Türkler ve Sağırlar
Türkçülük Türk olmanın doğal sonucu mudur?
Türkçülükten ne aldığınız, onun hayatınızın en kadar ortasında durduğuyla ilgili herhalde bu soru. Eğer Türk kavramının, diyelim Alman kavramından önemli bir farkını görmüyor, Türkiye'de doğmuş ve bu kültürle yetişmiş olmak gibi doğal bazı ilgiler dışında, ona hayati bir önem atfetmiyorsanız, herhalde Türkçülük o kadar da hayatınızın merkezinde değildir.
Adamın bir atı varsa mesela, atçı olmak zorunda mıdır veyahut bir Şahin'i varsa, Şahinci?
Türküm, tabii ki Türkçü olacağım diyen birinin, mesela, arabam Şahin, tabii ki bunların en iyi araç olduğunu savunacağım diyenden bir farkı var mı? Renkli gözlüyüm, o halde renkligözcü olmaktan daha doğal ne olabilir?
Dayandığı nokta, Türklüğün ne olduğu, kişinin hayatında ne kadar yer işgal ettiği.
Bir konu bu derece ciddiye alındığında, onun bir değer getirdiğinden değil, bir eksikliğe sebep olduğundan bu kadar ciddiye alındığını düşünürüm. Kendi (yarı) sağırlığımdan da biliyorum, bir insan için hayatının merkezi engelidir. Hayatımı sağırlığım etrafında inşa etmek zorundayım, onu tedavi ettirmek olsun, onunla yaşamaya veya çalışmaya uğraşmak olsun, hep hayatımın merkezindeki meseleler.
Türkçülük de sanırım Türklüğü ciddiye alanların bir engeli. Engel, çünkü onlara aşmaları imkansız bir yük veriyor, bir hikaye, tarihin getirdiği bir misyon, falan filan.
Bunun artıları yok mu, tabii ki var. Sağır olmanın da artıları var, manasız lafları daha az duyuyor ve rahatsız olmamak için işitme cihazımı bir kenara bırakabiliyorum. Normal insanların gürültüden duvarı tırmaladığı anlarda, sakin sakin etrafı seyredebiliyorum.
Yine de tüm artıları ve eksileri ele alındığında, sağırlık istenen bir şey midir? Hayır. Sağırcı olabilir miyim? Maalesef.

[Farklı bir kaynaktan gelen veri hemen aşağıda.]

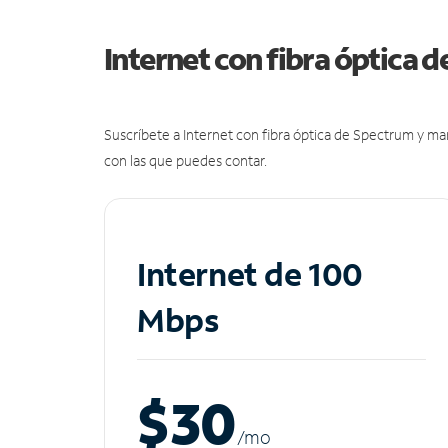
Internet con fibra óptica 
Suscríbete a Internet con fibra óptica de Spectrum y m
con las que puedes contar.
Internet de 100
Mbps
$30
/m
o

Türkçülük de, tüm artıları ve eksileriyle değerlendirildiğinde böyle. Doğal sınırını aşmış bir Türklük de öyle, doğal sınırını aşmış bir Almanlık da. İnsan olarak pratik sebeplerle yeterince Türk olduğumu düşünüyorum, Türkçe yazıyor, Türkçe konuşuyor, Türkiye vatandaşı olarak yaşıyorum, bununla beraber bunun Türkçülük haline gelecek kadar ne gibi bir önemi olduğunu anlamıyorum. Adınızın Ahmet olması, sizi ne kadar Ahmetçi yaparsa, milliyetinizin Türk olması da, o kadar Türkçü yapar.

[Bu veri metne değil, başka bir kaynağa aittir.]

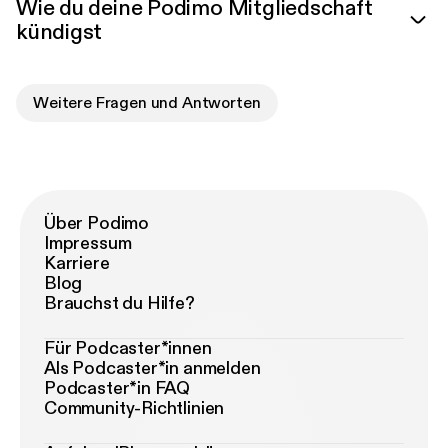
Wie du deine Podimo Mitgliedschaft
kündigst
Weitere Fragen und Antworten
Über Podimo
Impressum
Karriere
Blog
Brauchst du Hilfe?
Für Podcaster*innen
Als Podcaster*in anmelden
Podcaster*in FAQ
Community-Richtlinien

Tabii ki Türkçülüğün belli dönemlerde daha popüler olmasının sebepleri var: Napoleon'un da dediği gibi, insanlar üç beş kuruş için ölmezler ve onlara bir anlam, bir ülkü sunmak gerekir. Neden bazı yollara sapamadığımızı izah etmek için, insanlara engelliyiz demek gerekir. Tamamen sağır bir adamı konsere gitmeye ikna etmek nasıl mümkün değilse, bir Türkçü'yü de vatanın bölünmesine ikna etmek mümkün değildir. Konsere gitme teklifleri arttığında, sağırlığı insanın hatırına daha çok geldiği gibi, vatan bölünmesi tehlikesi arttığında da, Türklük daha çok akla gelir.
Yine de, konserlerin kalitesini belirlemek sağırlara bırakılmadığı gibi, toplumun kalitesini belirlemek de Türkçülüğe bırakılmaz. Yoksa Türkler ve sağırlar birbirini ağırlar ve ağırlar ve ağırlar.